* [Written problem]
Rewrite the listing below, changing "H:MM AM/PM" to "HH:MM in 24-hour time" and keeping everything else the same. Leave out the pictures.

──────────

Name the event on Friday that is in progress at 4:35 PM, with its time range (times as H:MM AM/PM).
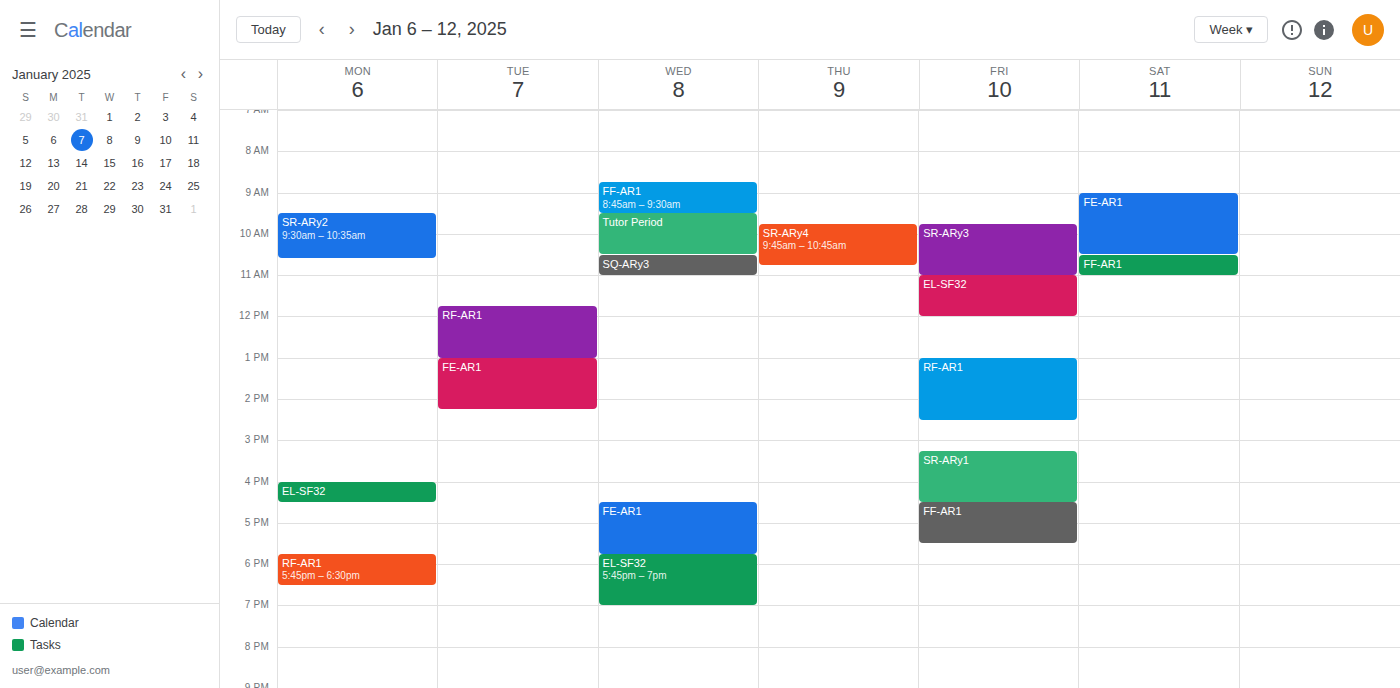
"FF-AR1", 4:30 PM to 5:30 PM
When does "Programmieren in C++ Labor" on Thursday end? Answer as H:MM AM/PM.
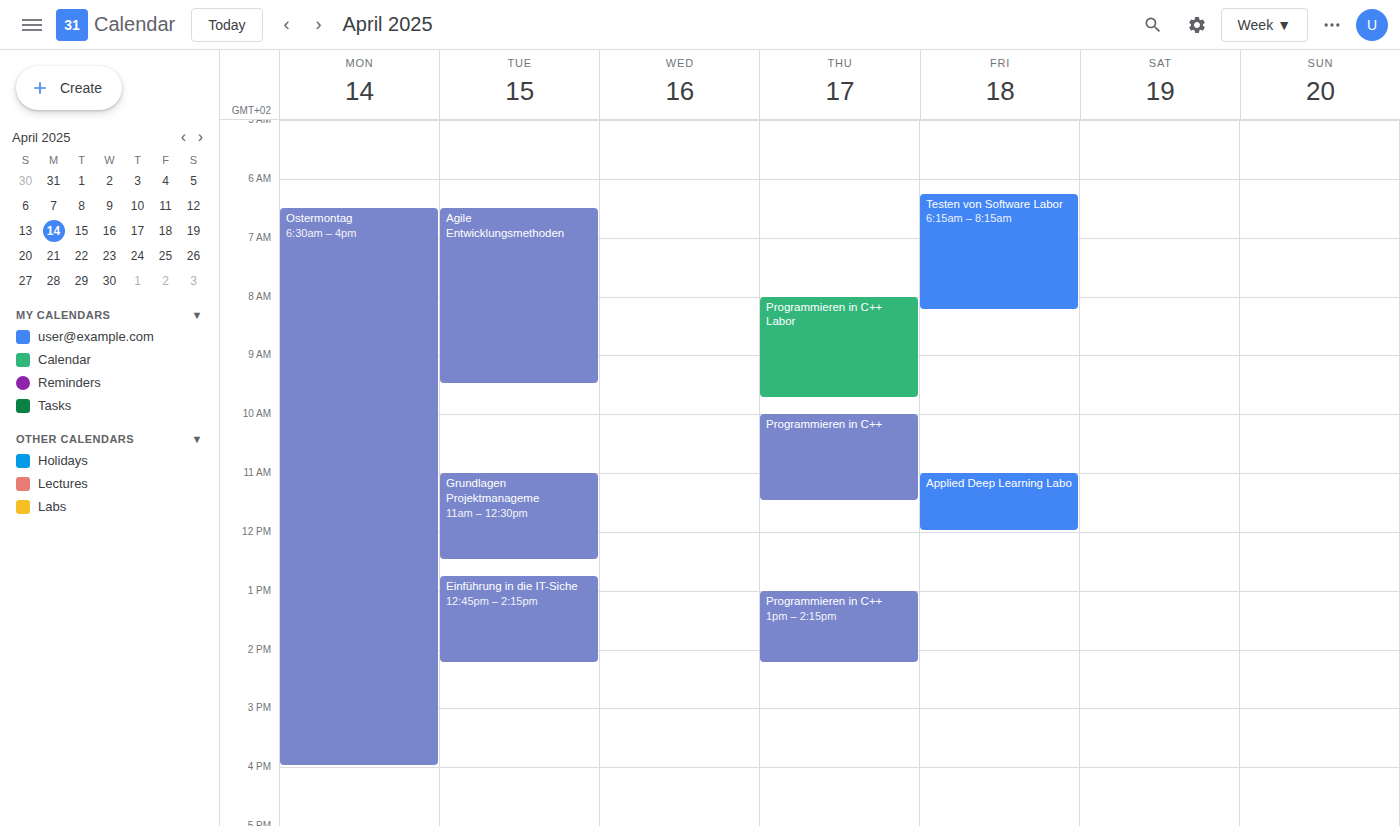
9:45 AM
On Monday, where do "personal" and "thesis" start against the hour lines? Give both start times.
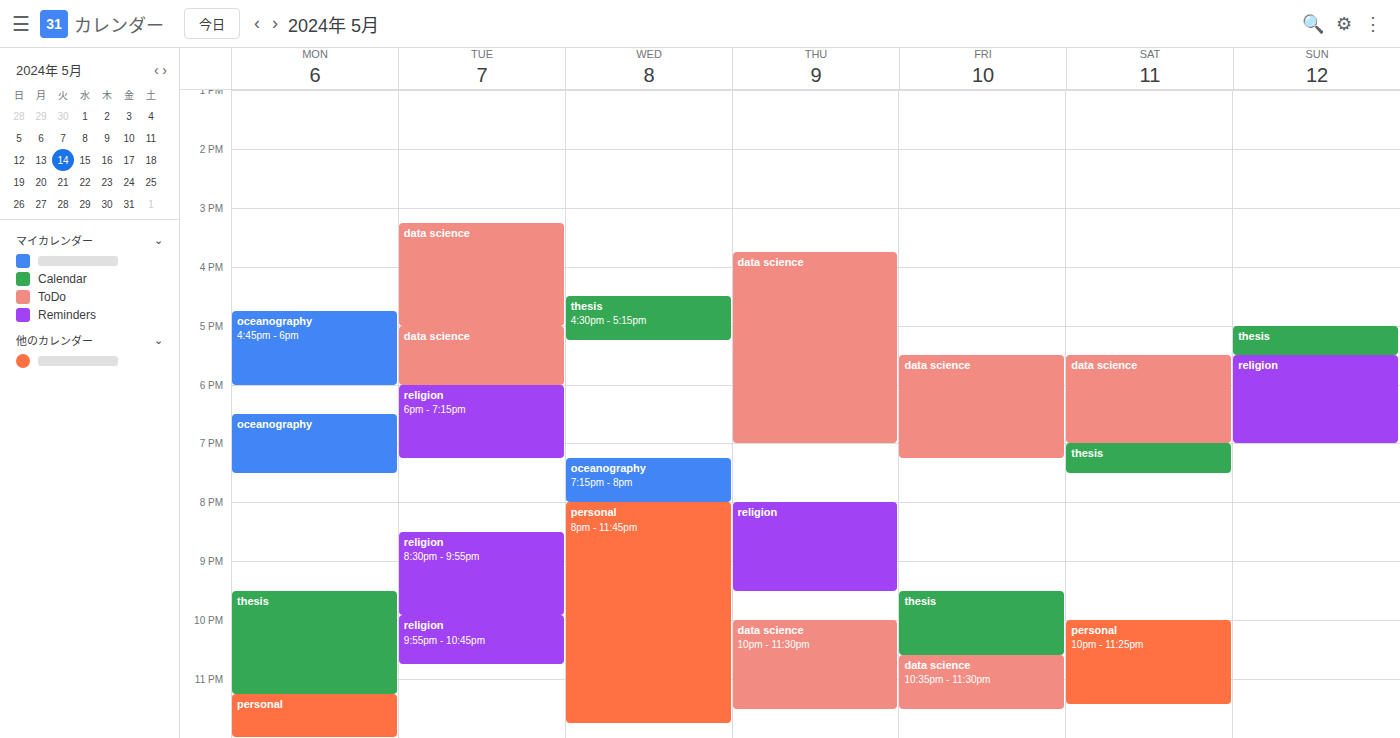
"personal": 11:15 PM, neither: a quarter of the way from the 11 PM line to the 12 AM line. "thesis": 9:30 PM, halfway between the 9 PM and 10 PM lines.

──────────

* [Correct result]
Name the event on Friday that is in progress at 4:35 PM, with its time range (times as HH:MM in 24-hour time).
"FF-AR1", 4:30 PM to 5:30 PM
When does "Programmieren in C++ Labor" on Thursday end? Answer as HH:MM in 24-hour time.
9:45 AM
On Monday, where do "personal" and "thesis" start against the hour lines? Give both start times.
"personal": 11:15 PM, neither: a quarter of the way from the 11 PM line to the 12 AM line. "thesis": 9:30 PM, halfway between the 9 PM and 10 PM lines.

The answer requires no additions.